WORK REQUEST:
From the records below, copy out word for word every line from the one containing "Не переборщите с соусом — избыток" through the one containing "или ветчиной —", including both of those lines.

(PROVIDED RECORDS)

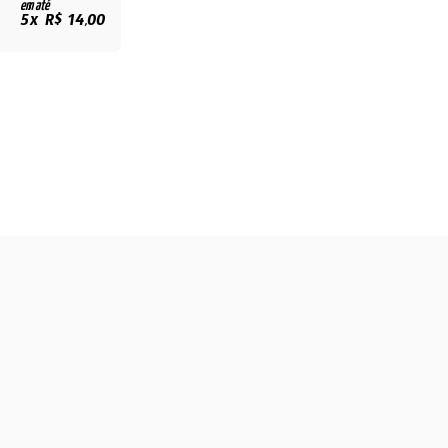
em até
5x R$ 14,00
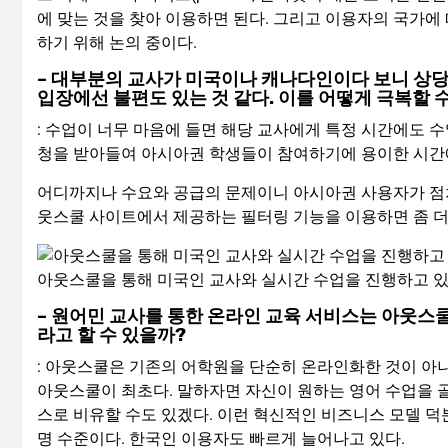
에 맞는 것을 찾아 이용하면 된다. 그리고 이용자의 국가에
하기 위해 논의 중이다.
– 대부분의 교사가 미국이나 캐나다인이다 보니 상당
입장에선 불편도 있는 것 같다. 이를 어떻게 극복할 
: 수업이 너무 마음에 들면 해당 교사에게 특정 시간에도 수
청을 받아들여 아시아권 학생들이 참여하기에 용이한 시간에
어디까지나 수요와 공급의 문제이니 아시아권 사용자가 점차
웃스쿨 사이트에서 제공하는 필터링 기능을 이용하면 좀 더
아웃스쿨을 통해 미국인 교사와 실시간 수업을 진행하고 있는
– 원어민 교사를 통한 온라인 교육 서비스는 아웃스
라고 할 수 있을까?
: 아웃스쿨은 기존의 어학원을 단순히 온라인화한 것이 아
아웃스쿨이 최초다. 말하자면 자신이 원하는 영어 수업을 골라
스로 비유할 수도 있겠다. 이런 혁신적인 비즈니스 모델 
명 수준이다. 한국인 이용자도 빠르게 늘어나고 있다.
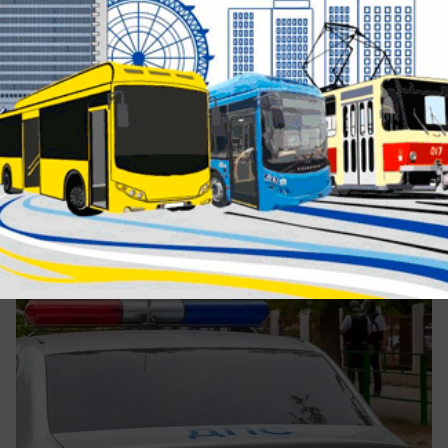
сегодня в 12:00
0
Происшествия
Протаранил «Шкоду» и скрылся: в
Волжском разыскивают виновника
аварии на «Опеле»
Покинул место ДТП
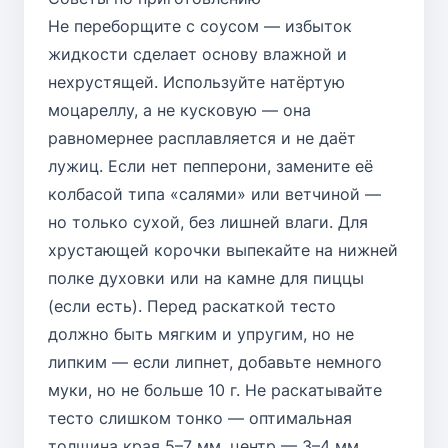
Не переборщите с соусом — избыток
жидкости сделает основу влажной и
нехрустящей. Используйте натёртую
моцареллу, а не кусковую — она
равномернее расплавляется и не даёт
лужиц. Если нет пепперони, замените её
колбасой типа «салями» или ветчиной —
но только сухой, без лишней влаги. Для
хрустающей корочки выпекайте на нижней
полке духовки или на камне для пиццы
(если есть). Перед раскаткой тесто
должно быть мягким и упругим, но не
липким — если липнет, добавьте немного
муки, но не больше 10 г. Не раскатывайте
тесто слишком тонко — оптимальная
толщина края 5–7 мм, центр — 3–4 мм.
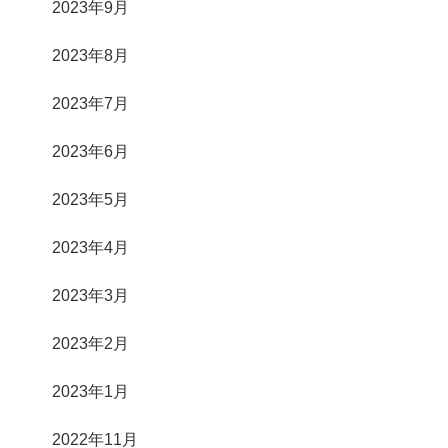
2023年9月
2023年8月
2023年7月
2023年6月
2023年5月
2023年4月
2023年3月
2023年2月
2023年1月
2022年11月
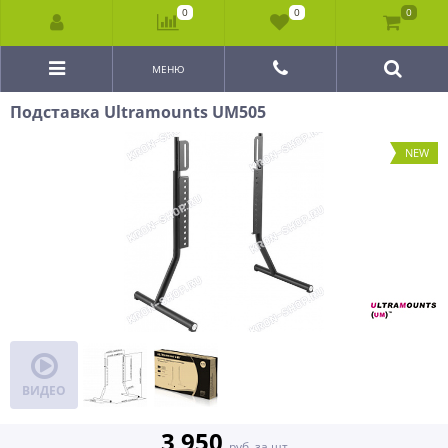
0
0
0
МЕНЮ
Подставка Ultramounts UM505
NEW
ВИДЕО
3 950
руб. за шт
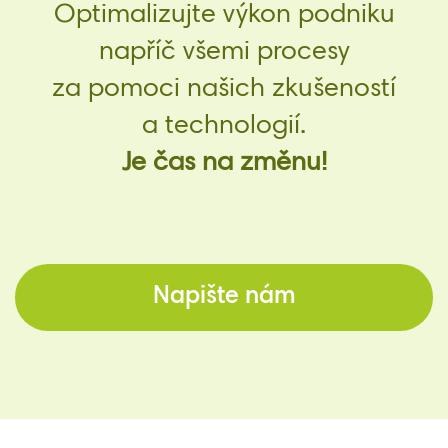
Optimalizujte výkon podniku
napříč všemi procesy
za pomoci našich zkušeností
a technologií.
Je čas na změnu!
Napište nám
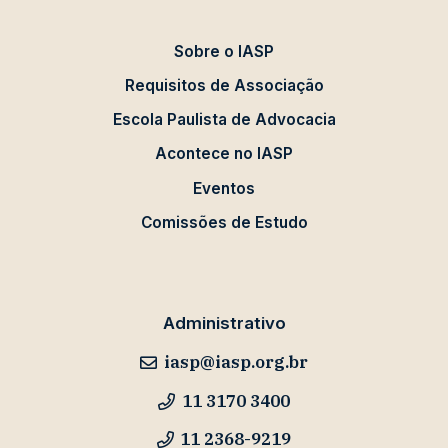
Sobre o IASP
Requisitos de Associação
Escola Paulista de Advocacia
Acontece no IASP
Eventos
Comissões de Estudo
Administrativo
iasp@iasp.org.br
11 3170 3400
11 2368-9219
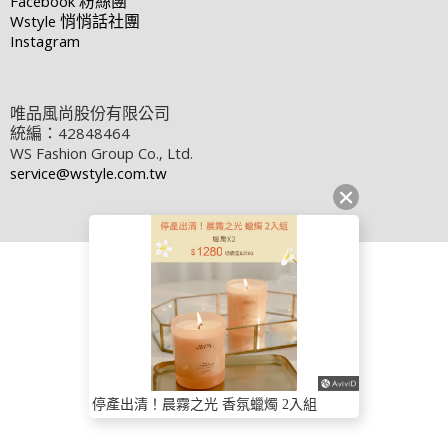
Facebook
粉絲團
Wstyle
悄悄話社團
Instagram
唯品風尚股份有限公司
統編：42848464
WS Fashion Group Co., Ltd.
service@wstyle.com.tw
停產出清！晨霧之光 香氛蠟燭 2入組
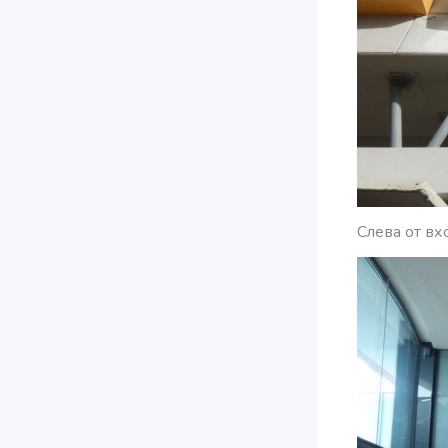
Слева от вх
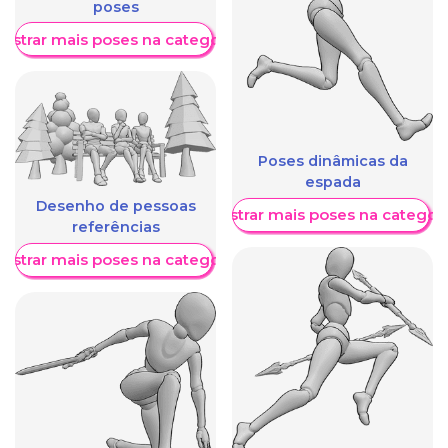
poses
ostrar mais poses na categoria
Poses dinâmicas da
espada
Desenho de pessoas
Mostrar mais poses na categori
referências
ostrar mais poses na categoria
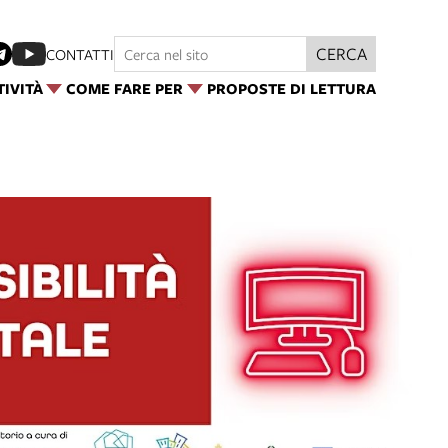
CERCA
CONTATTI
TIVITÀ
COME FARE PER
PROPOSTE DI LETTURA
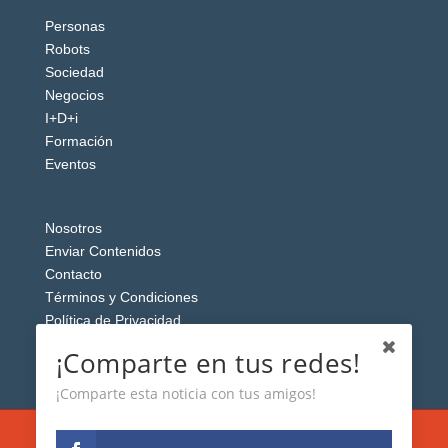
Personas
Robots
Sociedad
Negocios
I+D+i
Formación
Eventos
Nosotros
Enviar Contenidos
Contacto
Términos y Condiciones
Política de Privacidad
Aviso Legal
¡Comparte en tus redes!
¡Comparte esta noticia con tus amigos!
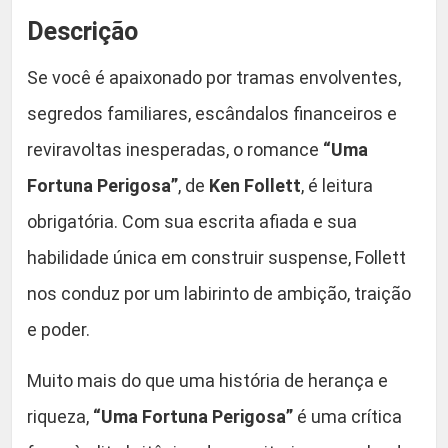
i
:
,
Descrição
g
o
R
9
Se você é apaixonado por tramas envolventes,
s
a
segredos familiares, escândalos financeiros e
$
9
(
reviravoltas inesperadas, o romance
“Uma
E
.
Fortuna Perigosa”
, de
Ken Follett
, é leitura
m
2
P
obrigatória. Com sua escrita afiada e sua
o
habilidade única em construir suspense, Follett
9
r
nos conduz por um labirinto de ambição, traição
t
,
u
e poder.
g
9
u
Muito mais do que uma história de herança e
e
9
riqueza,
“Uma Fortuna Perigosa”
é uma crítica
s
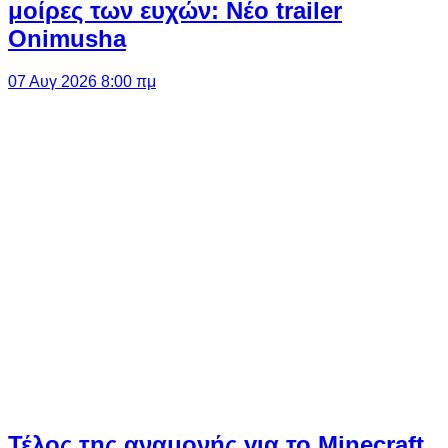
μοίρες των ευχών: Νέο trailer
Onimusha
07 Αυγ 2026 8:00 πμ
Τέλος της αναμονής για το Minecraft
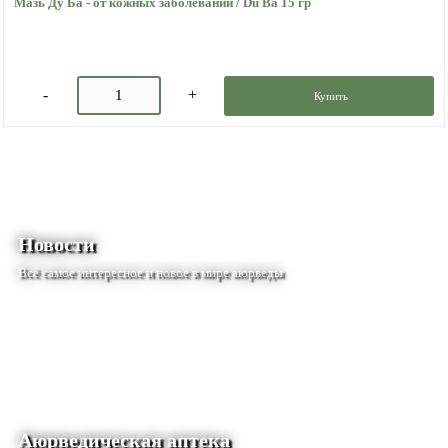
Мазь Ду Ба - от кожных заболеваний / Du Ba 15 гр
Купить
Новости
Всё самое интересное и новое в мире аюрведы
Аюрведическая аптека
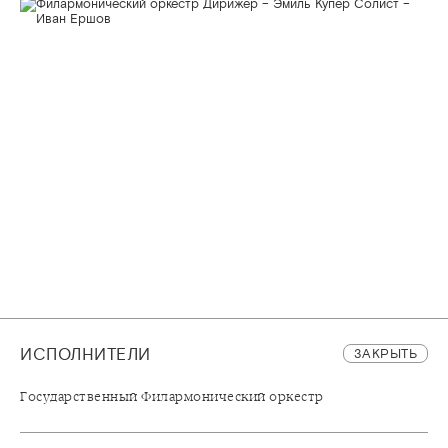
ИСПОЛНИТЕЛИ
ЗАКРЫТЬ
Государственный Филармонический оркестр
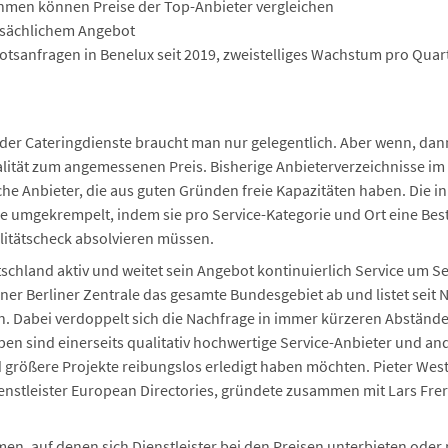
men können Preise der Top-Anbieter vergleichen
tsächlichem Angebot
tsanfragen in Benelux seit 2019, zweistelliges Wachstum pro Quart
der Cateringdienste braucht man nur gelegentlich. Aber wenn, dann
lität zum angemessenen Preis. Bisherige Anbieterverzeichnisse im 
lche Anbieter, die aus guten Gründen freie Kapazitäten haben. Die
he umgekrempelt, indem sie pro Service-Kategorie und Ort eine Beste
itätscheck absolvieren müssen.
schland aktiv und weitet sein Angebot kontinuierlich Service um S
einer Berliner Zentrale das gesamte Bundesgebiet ab und listet seit
. Dabei verdoppelt sich die Nachfrage in immer kürzeren Abständen
pen sind einerseits qualitativ hochwertige Service-Anbieter und a
größere Projekte reibungslos erledigt haben möchten. Pieter West
nstleister European Directories, gründete zusammen mit Lars Fre
rmen, auf denen sich Dienstleister bei den Preisen unterbieten oder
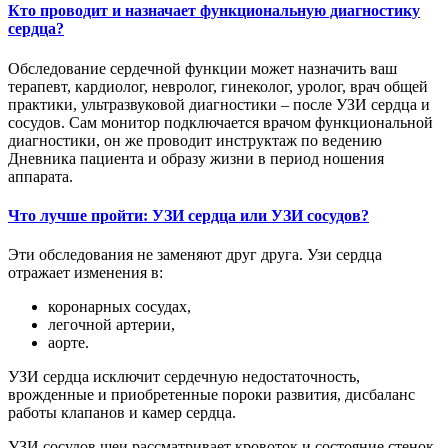
Кто проводит и назначает функциональную диагностику
сердца?
Обследование сердечной функции может назначить ваш
терапевт, кардиолог, невролог, гинеколог, уролог, врач общей
практики, ультразвуковой диагностики – после УЗИ сердца и
сосудов. Сам монитор подключается врачом функциональной
диагностики, он же проводит инструктаж по ведению
Дневника пациента и образу жизни в период ношения
аппарата.
Что лучше пройти: УЗИ сердца или УЗИ сосудов?
Эти обследования не заменяют друг друга. Узи сердца
отражает изменения в:
коронарных сосудах,
легочной артерии,
аорте.
УЗИ сердца исключит сердечную недостаточность,
врожденные и приобретенные пороки развития, дисбаланс
работы клапанов и камер сердца.
УЗИ сосудов шеи рассматривает кровоток и состояние стенок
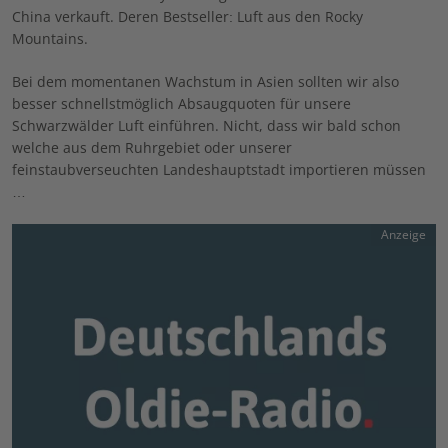
China verkauft. Deren Bestseller: Luft aus den Rocky
Mountains.
Bei dem momentanen Wachstum in Asien sollten wir also
besser schnellstmöglich Absaugquoten für unsere
Schwarzwälder Luft einführen. Nicht, dass wir bald schon
welche aus dem Ruhrgebiet oder unserer
feinstaubverseuchten Landeshauptstadt importieren müssen
…
Anzeige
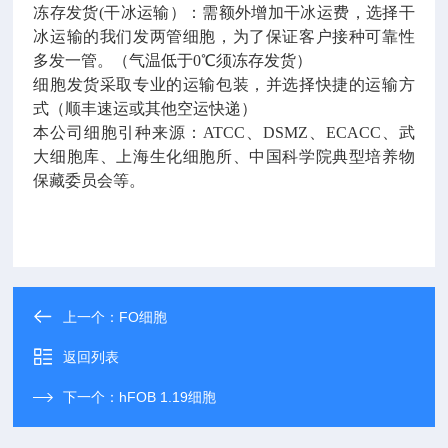
冻存发货
(
干冰运输）：需额外增加干冰运费，选择干
冰运输的我们发两管细胞，为了保证客户接种可靠性
多发一管。（气温低于
0
℃须冻存发货）
细胞发货采取专业的运输包装，并选择快捷的运输方
式（顺丰速运或其他空运快递）
本公司细胞引种来源：ATCC、DSMZ、ECACC、武
大细胞库、上海生化细胞所、中国科学院典型培养物
保藏委员会等。
上一个：
FO细胞
返回列表
下一个：
hFOB 1.19细胞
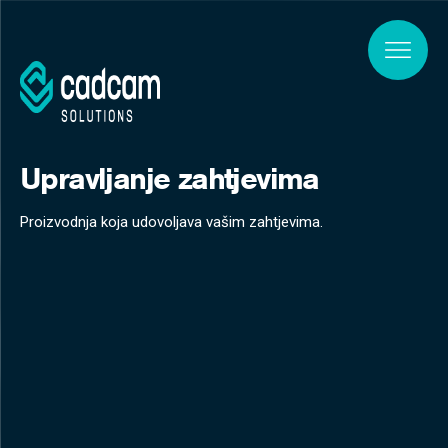
Skip to main content
Upravljanje zahtjevima
Proizvodnja koja udovoljava vašim zahtjevima.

(End PROVIDED RECORDS)

EXPECTED ANSWER:
Не переборщите с соусом — избыток
жидкости сделает основу влажной и
нехрустящей. Используйте натёртую
моцареллу, а не кусковую — она
равномернее расплавляется и не даёт
лужиц. Если нет пепперони, замените её
колбасой типа «салями» или ветчиной —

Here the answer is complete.